Safety and functional safety in the automotive industry.



Innovation & Technology






Functional Safety, SOTIF, and Cybersecurity

Safety or Safety & Security? To answer this question, we must at least turn to Functional Safety (ISO 26262), SOTIF (Safety of the Intended Functionality, ISO/DIS 21448:2021), and Cybersecurity (ISO/SAE 21434) in the automotive industry environment.


Increases the Quality of Your Products and Processes:

Functional safety is elementary in developing complex products, their functionalities, and the associated underlying process steps. ISO 26262 defines state of the art for this: It defines an established procedure model for developing and producing series products in the automotive industry. The ISO standard combines the process model with required activities, the resulting results, work products, and the methods to be applied in each case.



SOTIF (EN: Safety of the Intended Functionality) is the assurance according to ISO/DIS 21448:2021 to ensure the safety-related availability of functions in passenger vehicles. SOTIF closes the gap in ISO 26262 concerning the safety-relevant assessment of a functionality’s capability (=performance). In the context of functional safety, this consideration is explicitly excluded.


SOTIF uses HARA (Hazard analysis and risk assessment) to analyze the hazards and risks of the target function and performance. In contrast to SOTIF, ISO26262 considers malfunctions. Due to the importance of human-machine interactions, the integration of human factors methods makes sense.


Hazards and risks can be reduced by continuously defining and implementing measures to increase the target function’s safety.
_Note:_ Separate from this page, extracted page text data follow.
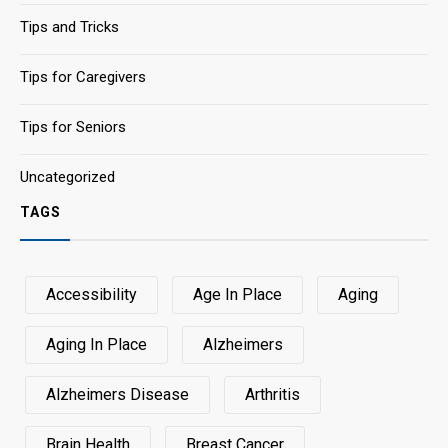
Tips and Tricks
Tips for Caregivers
Tips for Seniors
Uncategorized
TAGS
Accessibility
Age In Place
Aging
Aging In Place
Alzheimers
Alzheimers Disease
Arthritis
Brain Health
Breast Cancer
The system design is based on this safe, functional design.


At the end of the SOTIF process, a release is required, which, on the one hand, assesses the implementation of the SOTIF activities and, on the other hand, whether the measures (functional adaptation) have led to the required risk minimization.



Cybersecurity aims to protect the user from external attacks on the IT infrastructure. This involves, for example, the protection and availability of system faults due to sabotage by a hacker. Cybersecurity aims to prevent a malfunction or even a failure of the vehicle. Our network of FuSi experts, IT specialists, and human factors engineers work hand in hand with the relevant experts on cybersecurity projects.